> What you are asked to do:
Copy only the stretch from the line containing "scientific name: Veronica scutellata" through the line containing "determined by: Dorr, L.", changing "scientific name" to "species name" and leaving everything else unchanged.

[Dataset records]
::::::

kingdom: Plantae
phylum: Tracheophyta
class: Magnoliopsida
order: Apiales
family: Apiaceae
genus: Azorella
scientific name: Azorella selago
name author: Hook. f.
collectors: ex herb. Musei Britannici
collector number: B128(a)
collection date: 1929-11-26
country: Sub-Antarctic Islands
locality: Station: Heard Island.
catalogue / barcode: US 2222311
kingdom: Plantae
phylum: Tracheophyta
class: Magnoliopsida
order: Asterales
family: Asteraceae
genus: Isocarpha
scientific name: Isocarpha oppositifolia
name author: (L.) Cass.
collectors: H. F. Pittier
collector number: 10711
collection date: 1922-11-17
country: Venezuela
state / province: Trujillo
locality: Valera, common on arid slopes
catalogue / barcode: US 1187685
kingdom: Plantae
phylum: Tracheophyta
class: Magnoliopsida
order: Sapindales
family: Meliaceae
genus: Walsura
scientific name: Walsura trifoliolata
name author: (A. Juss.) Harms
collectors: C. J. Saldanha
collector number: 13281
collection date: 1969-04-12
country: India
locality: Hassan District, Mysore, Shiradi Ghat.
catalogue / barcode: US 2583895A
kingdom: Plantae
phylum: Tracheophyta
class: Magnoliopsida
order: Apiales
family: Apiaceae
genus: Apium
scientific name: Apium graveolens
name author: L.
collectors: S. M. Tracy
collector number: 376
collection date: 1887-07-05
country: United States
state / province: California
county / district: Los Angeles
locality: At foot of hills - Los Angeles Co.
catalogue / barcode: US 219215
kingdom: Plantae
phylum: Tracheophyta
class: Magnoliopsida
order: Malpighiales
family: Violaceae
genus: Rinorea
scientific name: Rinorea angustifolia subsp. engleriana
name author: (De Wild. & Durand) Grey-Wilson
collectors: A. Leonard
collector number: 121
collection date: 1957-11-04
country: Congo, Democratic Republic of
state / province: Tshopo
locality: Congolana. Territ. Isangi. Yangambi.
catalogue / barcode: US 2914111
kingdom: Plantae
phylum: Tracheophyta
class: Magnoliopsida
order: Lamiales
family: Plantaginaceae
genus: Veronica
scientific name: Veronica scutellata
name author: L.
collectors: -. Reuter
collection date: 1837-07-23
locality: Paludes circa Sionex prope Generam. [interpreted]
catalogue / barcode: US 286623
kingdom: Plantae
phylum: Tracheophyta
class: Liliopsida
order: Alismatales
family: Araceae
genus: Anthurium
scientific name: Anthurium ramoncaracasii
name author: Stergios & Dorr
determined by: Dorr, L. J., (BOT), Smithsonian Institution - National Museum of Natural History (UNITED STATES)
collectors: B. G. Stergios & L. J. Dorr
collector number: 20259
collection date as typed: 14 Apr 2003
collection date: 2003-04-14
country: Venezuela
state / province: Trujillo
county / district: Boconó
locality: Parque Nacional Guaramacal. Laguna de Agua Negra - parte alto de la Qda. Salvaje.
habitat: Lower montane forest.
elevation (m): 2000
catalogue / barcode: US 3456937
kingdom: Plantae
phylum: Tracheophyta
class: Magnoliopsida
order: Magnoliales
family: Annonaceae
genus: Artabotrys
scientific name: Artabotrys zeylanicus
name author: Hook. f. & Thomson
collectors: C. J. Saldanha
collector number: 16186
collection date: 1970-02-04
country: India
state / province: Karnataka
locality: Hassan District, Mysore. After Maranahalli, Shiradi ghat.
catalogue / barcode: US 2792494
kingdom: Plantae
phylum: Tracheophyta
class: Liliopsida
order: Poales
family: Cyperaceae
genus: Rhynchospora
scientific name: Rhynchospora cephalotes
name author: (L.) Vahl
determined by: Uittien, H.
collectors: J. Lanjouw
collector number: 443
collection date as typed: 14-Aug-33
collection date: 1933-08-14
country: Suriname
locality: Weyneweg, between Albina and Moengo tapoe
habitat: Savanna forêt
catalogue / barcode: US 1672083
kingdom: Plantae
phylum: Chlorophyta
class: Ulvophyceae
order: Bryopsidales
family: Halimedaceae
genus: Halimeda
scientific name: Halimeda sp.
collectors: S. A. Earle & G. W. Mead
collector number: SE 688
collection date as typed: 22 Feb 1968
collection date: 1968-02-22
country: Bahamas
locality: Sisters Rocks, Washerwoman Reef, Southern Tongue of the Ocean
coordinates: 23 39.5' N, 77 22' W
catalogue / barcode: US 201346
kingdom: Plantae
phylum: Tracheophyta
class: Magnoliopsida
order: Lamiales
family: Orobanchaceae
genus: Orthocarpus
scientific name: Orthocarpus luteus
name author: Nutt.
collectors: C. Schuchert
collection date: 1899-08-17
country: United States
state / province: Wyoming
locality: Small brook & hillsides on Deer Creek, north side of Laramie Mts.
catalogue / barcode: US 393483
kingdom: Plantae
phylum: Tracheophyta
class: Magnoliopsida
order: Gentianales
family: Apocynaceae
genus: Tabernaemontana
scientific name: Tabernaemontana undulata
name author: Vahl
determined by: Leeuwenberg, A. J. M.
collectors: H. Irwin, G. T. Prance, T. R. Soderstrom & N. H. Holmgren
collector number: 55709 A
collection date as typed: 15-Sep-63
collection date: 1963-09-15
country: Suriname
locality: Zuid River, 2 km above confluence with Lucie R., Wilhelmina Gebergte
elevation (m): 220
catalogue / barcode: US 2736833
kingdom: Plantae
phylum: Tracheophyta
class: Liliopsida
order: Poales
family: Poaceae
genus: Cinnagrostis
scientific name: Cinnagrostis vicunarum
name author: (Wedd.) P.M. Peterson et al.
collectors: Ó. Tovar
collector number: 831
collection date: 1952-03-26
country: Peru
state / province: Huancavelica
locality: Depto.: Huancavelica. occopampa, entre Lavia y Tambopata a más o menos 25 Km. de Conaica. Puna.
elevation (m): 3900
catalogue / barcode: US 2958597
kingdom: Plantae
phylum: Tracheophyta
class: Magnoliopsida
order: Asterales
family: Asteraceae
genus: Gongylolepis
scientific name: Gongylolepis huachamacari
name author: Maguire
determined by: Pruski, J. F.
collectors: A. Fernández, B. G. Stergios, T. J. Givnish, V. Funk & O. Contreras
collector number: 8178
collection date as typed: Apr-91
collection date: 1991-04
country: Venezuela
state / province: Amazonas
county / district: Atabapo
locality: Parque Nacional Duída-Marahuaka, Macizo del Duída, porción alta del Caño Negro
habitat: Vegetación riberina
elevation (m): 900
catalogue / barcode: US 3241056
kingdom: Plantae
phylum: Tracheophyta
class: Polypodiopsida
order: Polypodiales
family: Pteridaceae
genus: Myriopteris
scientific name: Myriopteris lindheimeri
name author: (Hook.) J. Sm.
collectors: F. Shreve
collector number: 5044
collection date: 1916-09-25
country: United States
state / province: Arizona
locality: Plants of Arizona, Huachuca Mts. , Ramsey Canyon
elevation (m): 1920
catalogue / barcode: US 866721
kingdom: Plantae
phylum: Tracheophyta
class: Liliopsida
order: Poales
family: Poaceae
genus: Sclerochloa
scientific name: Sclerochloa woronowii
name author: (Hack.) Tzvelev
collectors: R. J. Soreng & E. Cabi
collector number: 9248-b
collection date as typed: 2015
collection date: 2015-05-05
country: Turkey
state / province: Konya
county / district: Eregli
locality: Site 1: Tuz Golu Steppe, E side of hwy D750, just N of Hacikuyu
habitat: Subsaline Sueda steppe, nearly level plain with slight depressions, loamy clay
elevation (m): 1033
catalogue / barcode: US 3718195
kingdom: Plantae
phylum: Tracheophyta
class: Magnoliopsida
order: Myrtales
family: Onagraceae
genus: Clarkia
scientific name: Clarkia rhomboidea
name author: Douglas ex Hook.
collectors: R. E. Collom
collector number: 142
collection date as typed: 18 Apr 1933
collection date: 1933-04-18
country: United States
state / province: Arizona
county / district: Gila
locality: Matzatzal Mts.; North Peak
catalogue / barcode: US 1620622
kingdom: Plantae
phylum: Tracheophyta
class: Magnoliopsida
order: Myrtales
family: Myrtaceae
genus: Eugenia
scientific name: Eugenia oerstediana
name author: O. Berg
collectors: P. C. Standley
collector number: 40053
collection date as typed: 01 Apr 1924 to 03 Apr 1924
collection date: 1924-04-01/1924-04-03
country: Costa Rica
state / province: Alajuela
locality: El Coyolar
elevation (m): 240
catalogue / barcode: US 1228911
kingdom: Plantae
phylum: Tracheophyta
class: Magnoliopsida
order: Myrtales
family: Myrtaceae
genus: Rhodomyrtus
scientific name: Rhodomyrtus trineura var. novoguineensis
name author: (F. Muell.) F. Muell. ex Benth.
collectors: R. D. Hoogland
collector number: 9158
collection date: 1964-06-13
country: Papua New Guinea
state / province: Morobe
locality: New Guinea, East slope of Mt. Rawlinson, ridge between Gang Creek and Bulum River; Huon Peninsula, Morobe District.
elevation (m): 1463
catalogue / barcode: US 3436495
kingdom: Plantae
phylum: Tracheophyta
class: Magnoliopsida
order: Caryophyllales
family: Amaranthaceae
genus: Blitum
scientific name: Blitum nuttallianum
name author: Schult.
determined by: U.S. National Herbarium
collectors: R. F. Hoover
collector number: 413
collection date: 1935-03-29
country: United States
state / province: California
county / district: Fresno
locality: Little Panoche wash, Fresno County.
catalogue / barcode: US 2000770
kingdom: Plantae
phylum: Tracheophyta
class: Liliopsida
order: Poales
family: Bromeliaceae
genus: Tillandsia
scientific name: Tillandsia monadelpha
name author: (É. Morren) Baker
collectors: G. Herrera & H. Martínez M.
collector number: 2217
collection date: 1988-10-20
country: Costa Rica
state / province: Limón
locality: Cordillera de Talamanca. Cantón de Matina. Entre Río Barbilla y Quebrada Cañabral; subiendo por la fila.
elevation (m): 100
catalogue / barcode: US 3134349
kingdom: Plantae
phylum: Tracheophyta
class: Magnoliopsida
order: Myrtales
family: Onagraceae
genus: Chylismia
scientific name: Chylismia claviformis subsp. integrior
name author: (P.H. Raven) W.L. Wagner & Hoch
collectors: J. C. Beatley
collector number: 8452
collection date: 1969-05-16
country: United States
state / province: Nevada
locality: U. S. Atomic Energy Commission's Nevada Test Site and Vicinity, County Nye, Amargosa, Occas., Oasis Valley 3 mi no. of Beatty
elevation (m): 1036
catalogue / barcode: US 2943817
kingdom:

::::::

> Task result:
species name: Veronica scutellata
name author: L.
collectors: -. Reuter
collection date: 1837-07-23
locality: Paludes circa Sionex prope Generam. [interpreted]
catalogue / barcode: US 286623
kingdom: Plantae
phylum: Tracheophyta
class: Liliopsida
order: Alismatales
family: Araceae
genus: Anthurium
species name: Anthurium ramoncaracasii
name author: Stergios & Dorr
determined by: Dorr, L. J., (BOT), Smithsonian Institution - National Museum of Natural History (UNITED STATES)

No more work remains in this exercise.